Parisien, Onoda est le nouveau projet des membres de Dead Mantra. Il unit Pierre Hamelin, Louis Muller, Antoine Poirier et Thibault Nascimben qui, barrés façon Suuns d’assez loin, mais aussi et surtout » à la eux-mêmes », de manière spatiale et répétitive sans qu’on trouve quoique ce soit à y redire (How could they live in hope qui ouvre ici le bal), mais large, bruitiste parfois, dronisée et flirtant allègrement avec le shoegaze ou l’ambient, se distinguent « grave ». Lands/Islands est le premier jet prolongé du quatuor, cinq édifices de durée étendue en font l’attrait et transgressent sans rougir les règles, s’aventurant en terrain miné mais où, à l’évidence, les acolytes du jour sont parfaitement à leur avantage. Passés par The Dead Mantra donc, mais aussi La Peste et Theda, les gaillards ont du métier et ça les aide à dévier. Le morceau précité les emmène d’emblée très loin, son début psychéise l’auditeur et réitère ses sonorités tombées du ciel, façon Young Gods dans l’effet produit. Chant en rêverie et rythme saccadé arrivent, la capsule prend de la hauteur mais s’envole sous turbulence. On note de jolis bruits, dérangeants/harmonieux, comme chez Yeti Lane. Nous voilà catapultés, à grand renfort de motifs forts obsédants, dans les hautes sphères.
Ca ne fait pourtant que commencer; Land, sur plus de dix minutes, fait son Black Angels, puis lâche des salves sans complaisance. Tout en continuant à planer, on ne sait plus si le rendu est shoegaze, dream, psyché ou je ne sais quoi. C’est du Onoda, conclura t-on. Des drones aussi bruissants qu’ornés de belles notes s’installent dans l’alléchante épopée proposée. Les batailles perdues du quotidien, les regrets et le renoncement sont ici abordés, mais contrairement à ces thèmes le résultat de l’investigation sonore d’Onoda débouche sur des paysages auxquels on s’accroche. Auxquels on se raccroche, même. J’ajoute alors le clan, estimable, à mon plein coffre de trouvailles issues des terres, et du terroir, de France.

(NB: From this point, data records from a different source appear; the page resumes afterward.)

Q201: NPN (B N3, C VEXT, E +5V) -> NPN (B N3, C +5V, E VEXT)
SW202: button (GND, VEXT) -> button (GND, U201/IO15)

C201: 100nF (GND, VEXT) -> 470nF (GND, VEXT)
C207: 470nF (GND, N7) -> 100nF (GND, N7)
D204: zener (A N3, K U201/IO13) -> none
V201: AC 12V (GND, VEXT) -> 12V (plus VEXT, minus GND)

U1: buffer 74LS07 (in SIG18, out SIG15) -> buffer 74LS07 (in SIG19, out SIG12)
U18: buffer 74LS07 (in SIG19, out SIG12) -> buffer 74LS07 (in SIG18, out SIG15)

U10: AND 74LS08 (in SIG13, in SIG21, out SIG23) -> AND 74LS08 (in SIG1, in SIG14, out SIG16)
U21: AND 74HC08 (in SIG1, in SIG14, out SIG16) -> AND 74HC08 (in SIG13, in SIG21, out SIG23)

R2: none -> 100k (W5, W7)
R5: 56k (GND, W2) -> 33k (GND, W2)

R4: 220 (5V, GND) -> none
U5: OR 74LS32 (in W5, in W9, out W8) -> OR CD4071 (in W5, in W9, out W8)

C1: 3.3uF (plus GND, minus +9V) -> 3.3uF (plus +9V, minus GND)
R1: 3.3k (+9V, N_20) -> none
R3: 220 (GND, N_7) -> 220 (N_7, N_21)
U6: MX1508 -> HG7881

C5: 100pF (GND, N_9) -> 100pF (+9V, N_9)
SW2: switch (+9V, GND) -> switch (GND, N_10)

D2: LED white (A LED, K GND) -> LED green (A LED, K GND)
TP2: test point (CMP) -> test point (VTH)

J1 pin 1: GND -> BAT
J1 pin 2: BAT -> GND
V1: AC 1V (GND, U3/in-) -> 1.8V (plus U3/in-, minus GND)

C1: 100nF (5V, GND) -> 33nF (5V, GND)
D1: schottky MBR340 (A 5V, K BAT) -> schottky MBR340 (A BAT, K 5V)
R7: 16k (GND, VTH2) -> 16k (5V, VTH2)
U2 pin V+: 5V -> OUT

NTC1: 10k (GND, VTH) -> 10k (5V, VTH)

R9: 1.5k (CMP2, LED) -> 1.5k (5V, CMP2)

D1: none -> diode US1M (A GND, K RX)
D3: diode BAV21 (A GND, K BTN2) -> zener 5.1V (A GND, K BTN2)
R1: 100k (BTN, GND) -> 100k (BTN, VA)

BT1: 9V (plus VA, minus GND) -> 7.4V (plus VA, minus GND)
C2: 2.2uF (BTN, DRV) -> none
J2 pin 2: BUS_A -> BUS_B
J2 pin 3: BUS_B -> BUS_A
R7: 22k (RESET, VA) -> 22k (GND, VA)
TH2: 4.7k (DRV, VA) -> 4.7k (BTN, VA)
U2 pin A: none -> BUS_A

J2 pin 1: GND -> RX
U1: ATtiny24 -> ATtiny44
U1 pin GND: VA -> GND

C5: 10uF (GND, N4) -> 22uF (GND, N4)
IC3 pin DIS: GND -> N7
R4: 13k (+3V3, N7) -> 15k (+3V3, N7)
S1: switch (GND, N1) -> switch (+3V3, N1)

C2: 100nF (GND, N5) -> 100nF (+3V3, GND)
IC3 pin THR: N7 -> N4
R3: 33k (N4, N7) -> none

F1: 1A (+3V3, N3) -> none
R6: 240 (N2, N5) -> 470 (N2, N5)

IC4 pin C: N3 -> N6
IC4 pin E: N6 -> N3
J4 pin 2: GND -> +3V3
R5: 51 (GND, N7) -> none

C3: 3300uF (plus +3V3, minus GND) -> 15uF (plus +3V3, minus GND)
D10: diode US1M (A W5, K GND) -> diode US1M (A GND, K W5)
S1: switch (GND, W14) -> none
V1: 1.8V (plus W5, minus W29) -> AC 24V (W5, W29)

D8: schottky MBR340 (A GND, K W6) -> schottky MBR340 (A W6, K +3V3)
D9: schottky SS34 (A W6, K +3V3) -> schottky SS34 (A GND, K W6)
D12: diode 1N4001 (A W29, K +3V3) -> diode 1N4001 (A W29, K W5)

Avec Islands 2020, l’horizon se noircit. Ambient, la chanson évolue, à sa moitié, vers un psychédélisme qui dérape. Voix sage, d’ange ou presque, et fond noisy se confrontent à des montagnes plus sereines. Beau et paresseux, voilà un morceau louable en plus, qui ne permettra à quiconque de retrouver le confort d’un espace sécure. Si espace il y a, celui-ci est instable, menaçant parfois, magnifique et orageux. On n’en sort pas comme par magie, on se plaira à y flâner le temps de cet excellent opus. Praypreypray, aux soudaines attaques de six-cordes qui viennent déglinguer sa magnificence, est encore loin du tarmac. Ses fulgurances en drones opaques envahissent son terme, à l’unisson avec des sons qui n’en finissent plus de sonner et re-sonner au point de prendre possession des esprits d’éventuels sympathisants. Fort d’un tel disque, Onoda en gagnera et il serait logique que ceux-ci soient en nombre.
Photo Estelle Bella.
Ils pourront, ainsi, s’abandonner à la longue souillure de The city never gives back, à l’avancée une fois de plus lancinante. On mène sa barque, encore une fois, entre traces sonores, shoegaze cette fois, et voix d’entre les vents. La recette est magique, Land/Islands a le don de capturer la boite à sens et d’oser, continuellement, explorer sans s’y fourvoyer. On se félicite, pour finir et encore une fois, de cette découverte unique, 100% made in France, qui appuie et renforce mon discours, certes récurrent, selon lequel la valeur existe, et prolifère même, au sein de nos contrées et différentes castes musicales.